Answer: 10/3. Couple of different ways of thinking about it
What is the expected value to get to a point 1 distance away? Lets call this E1. One can reach that point directly, with probability 1/2. Or one can land up going the other direction, again with probability 1/2, and take (1+E2) steps in that case. So E1 = 1/2 + 1/2 (1+E2). Similarly E1 is 1+E1 (since the first step gets you to distance 1). If we solve for these, E1 = 3 and E2 = 4. Given that the ant is 1 distance away in 2 cases and 2 distance away in 1 case, overall expectation is (2E1+E2)/3Alternately, lets try to consider all ways of reaching point one distance away. First, there is a direct path with probability 1/2. Then there are paths of length 3, where the first move has to be the opposite point (probability 1/2), second can be anything (probability 1), and third has to be to the destination (probability 1/2). So, the expected contribution is 3 (1/2.1/2). Similarly, contribution of distance 5 is 5 (1/2.1/2.1/2) and so on. Sum this infinite series, and we get E1=3. Similarly, we get to E2=4
How about for the cube? And do the minimum or maximum numbers change?
Answer: 58/3 (E1=7, E2=9, E3=10) - solution similar to above. Minimum is 1, Maximum is infinity
What if the spider starts at 1 and the ant at 0 on the number line? Or in 2D?
Answer: We can follow the second approach. Distance 1 probability is 1/2. Distance 3 probability is 1 x 1/8. Distance 5 probability is 2 cases x 1/32=1/16. Distance 7 probability is 5 cases x 1/128=5/128, and so on. Sum the series.
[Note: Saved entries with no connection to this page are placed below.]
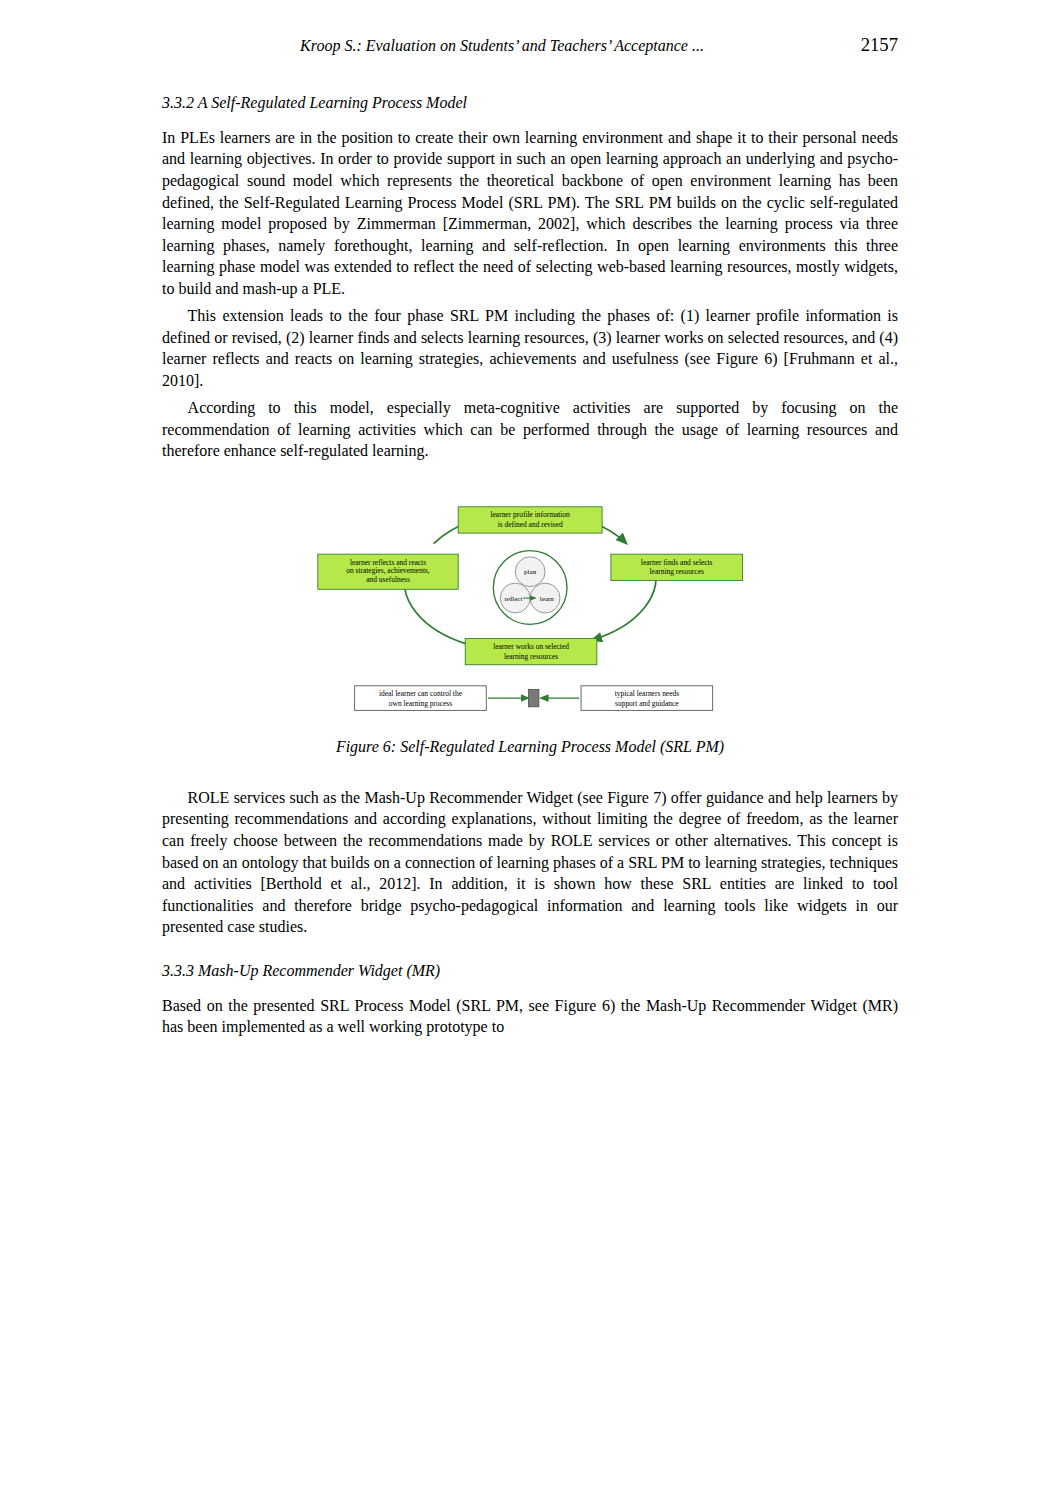Kroop S.: Evaluation on Students’ and Teachers’ Acceptance ... 2157
3.3.2 A Self-Regulated Learning Process Model
In PLEs learners are in the position to create their own learning environment and shape it to their personal needs and learning objectives. In order to provide support in such an open learning approach an underlying and psycho-pedagogical sound model which represents the theoretical backbone of open environment learning has been defined, the Self-Regulated Learning Process Model (SRL PM). The SRL PM builds on the cyclic self-regulated learning model proposed by Zimmerman [Zimmerman, 2002], which describes the learning process via three learning phases, namely forethought, learning and self-reflection. In open learning environments this three learning phase model was extended to reflect the need of selecting web-based learning resources, mostly widgets, to build and mash-up a PLE.
This extension leads to the four phase SRL PM including the phases of: (1) learner profile information is defined or revised, (2) learner finds and selects learning resources, (3) learner works on selected resources, and (4) learner reflects and reacts on learning strategies, achievements and usefulness (see Figure 6) [Fruhmann et al., 2010].
According to this model, especially meta-cognitive activities are supported by focusing on the recommendation of learning activities which can be performed through the usage of learning resources and therefore enhance self-regulated learning.
plan reflect learn learner profile information is defined and revised learner finds and selects learning resources learner reflects and reacts on strategies, achievements, and usefulness learner works on selected learning resources ideal learner can control the own learning process typical learners needs support and guidance
Figure 6: Self-Regulated Learning Process Model (SRL PM)
ROLE services such as the Mash-Up Recommender Widget (see Figure 7) offer guidance and help learners by presenting recommendations and according explanations, without limiting the degree of freedom, as the learner can freely choose between the recommendations made by ROLE services or other alternatives. This concept is based on an ontology that builds on a connection of learning phases of a SRL PM to learning strategies, techniques and activities [Berthold et al., 2012]. In addition, it is shown how these SRL entities are linked to tool functionalities and therefore bridge psycho-pedagogical information and learning tools like widgets in our presented case studies.
3.3.3 Mash-Up Recommender Widget (MR)
Based on the presented SRL Process Model (SRL PM, see Figure 6) the Mash-Up Recommender Widget (MR) has been implemented as a well working prototype to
What if the Ant was at 0 and Spider was at 2?Ask kids to think about the 2-D problem.
Homework
(Dudeney - 230) Here is a pretty little puzzle that only requires twelve pennies or counters. Arrange them in a circle, as shown in the illustration. Now take up one penny at a time and, passing it over two pennies, place it on the third penny. Then take up another single penny and do the same thing, and so on, until, in six such moves, you have the coins in six pairs in the positions 1, 2, 3, 4, 5, 6. You can move in either direction round the circle at every play, and it does not matter whether the two jumped over are separate or a pair.
Answer: 12->3, 7->4, 10->6, 8->1, 9->5, 11->2
What if we wanted them to jump two stacks of pennies, regardless of number of pennies in that stack?
Is there a path that the spider can follow so that he will visit each point exactly once?
Answer: Yes for both shapes
How about each edge (connection) exactly once?
Answer: Note that we have done the test for each edge being visited once - it has to have 0 or 2 vertices with odd numbers. So its possible in square but not in cube
What about each edge and point exactly once?
Answer: No. Clearly for this, you need a straight line formation
Try the same problems for an octahedron (8 faces, 4 edges from each point), icosahedron (20 faces, 5 edges from each point) or a dodecahedron (12 faces, 3 edges from each point).
Instructor Notes: Kids should be able to think this through and formulate the equations. May be advanced kids
What if the ant is also able to move at random?
Instructor: Focus on whether kids can formulate the problem in terms of equation.